Les développements récents de l'intelligence artificielle et son intégration progressive dans tous les aspects de notre vie quotidienne représentent une révolution technologique majeure et une opportunité indéniable pour la création de valeur ; mais elle pose également des questions fondamentales qui touchent à notre rapport même au monde. Les débats en cours sur les risques liées à l'intelligence artificielle sont très largement dominés par deux aspects : d'une part, les risques existentiels qui peuvent résulter des avancées de l'IA, notamment l'intelligence artificielle générale ; d'autre part, la question des biais algorithmiques. Ces deux questions sont tout à fait légitimes, à mon sens, et soulignent en filigrane les limites d'un mythe que l'on entend souvent à propos de l'intelligence artificielle : "ce n'est qu'un outil". Cela sous-entend évidemment qu'il s'agit d'un objet neutre, dont on contrôle parfaitement l'usage et les conséquences. En réalité, aucun technologie n'est vraiment neutre, et l'IA l'est encore moins que toute autre technologie. Je propose ici d'évoquer d'autres aspects, sans doute plus sournois mais qui me semblent essentiels dans la mesure où ils sont en rapport avec l'essence même de l'intelligence artificielle.
Vers une rationalité algorithmique ?
A mesure que les performances des modèles d'intelligence artificielle progressent, le déploiement d'applications et de solutions intelligentes sera de plus en plus massif et concernera tous les pans de l'existence humaine. Les décisions, les actions et, dans une certaine mesure, l'interprétation même du monde seront guidées par des algorithmes plutôt que par une délibération humaine traditionnelle. Cela introduit une nouvelle forme de rationalité, algorithmique.
Cette rationalité a des avantages pratiques indéniables. Elle permet notamment de prendre des décisions beaucoup plus informées par rapprt celles qui seraient issues de la rationalité humaine, nécessairement plus limitée. Cependant, cette rationalité algorithmique pose également un certain nombre de questions fondamentales sur notre façon d'approcher réalité. Il y a en premier lieu la question de notre rapport même au monde ; en particulier, le risque de développer une vision "data centrique" du monde, lequel est désormais considéré essentiellement comme un réservoir de données à collecter, à analyser et à exploiter par des algorithmes d'intelligence artificielle. Cette vision instrumentaliste du monde, où les interactions sont évaluées en fonction leur utilité, peut avoir un impact significatif sur l'expérience existentielle et le sens que l'on lui associe.
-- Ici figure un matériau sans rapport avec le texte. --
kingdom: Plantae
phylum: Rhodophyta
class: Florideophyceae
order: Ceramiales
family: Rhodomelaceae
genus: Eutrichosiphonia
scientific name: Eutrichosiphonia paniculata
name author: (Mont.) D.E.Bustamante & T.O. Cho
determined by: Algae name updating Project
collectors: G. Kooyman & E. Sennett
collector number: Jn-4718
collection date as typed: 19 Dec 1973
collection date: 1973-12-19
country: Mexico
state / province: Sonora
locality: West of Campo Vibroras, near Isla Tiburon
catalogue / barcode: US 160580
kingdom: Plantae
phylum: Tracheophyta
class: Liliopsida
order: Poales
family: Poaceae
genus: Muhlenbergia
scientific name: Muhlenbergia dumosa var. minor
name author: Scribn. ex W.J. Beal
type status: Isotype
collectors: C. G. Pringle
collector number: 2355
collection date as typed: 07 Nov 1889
Par ailleurs, la rationalité algorithmes peut aussi induire une vision réductionniste du monde, où des dimensions de l'existence qui ne sont pas facilement quantifiables peuvent être plus ou moins occultées en faveur d'aspects jugés plus utiles du point de vue de l'efficacité algorithmique - le signifiant est ainsi déterminé par les valeurs propres de matrices de covariance. Plus loin, cela pose des questions sur ce que signifie même "comprendre" - savoir si la compréhension est réductible à l'analyse des données.
Vers un nouvel horizon de significations
Les progrès récents dans l'intelligence artificielle générative facilitent la production de contenus - textes, images, vidéos... - dans des proportions qui étaient inenvisageables il y a quelques années encore. La production massive de tels contenus, de plus en plus réalistes, sur internet posent de nombreux défis. Au-delà de la question éthique évidente liée à ce que l'on appelle les "deep fakes", c'est notre perception même de la réalité qui peut être modifiée. En effet, avec la prolifération d'artefacts de plus en plus crédibles, mimant à la perfection certains traits humains, la frontière entre le virtuel et le réel tend à s'estomper. En introduisant une nouvelle catégorie d'êtres, entre les objets inertes et le vivant, ces artefacts définissent une nouvelle réalité - une forme de réalité augmentée - et un nouvel horizon de significations qui peuvent profondément changer notre perception et notre compréhension du monde. Se pose alors la question de la valeur ontologique et épistémologique de ces artefacts. Ont-ils une forme d'existence relationnelle et participent-ils de ce fait à la construction du sens ? Quelle est la valeur d'une interprétation du monde produite par un chatbot ? Voire la valeur d'une citation attribuée à tel grand auteur alors qu'elle n'a jamais réellement existé ?... Répondre à ces questions n'est pas être considéré comme un caprice intellectuel, mais comme un préalable pour bien habiter ce nouveau monde qui se profile devant nous.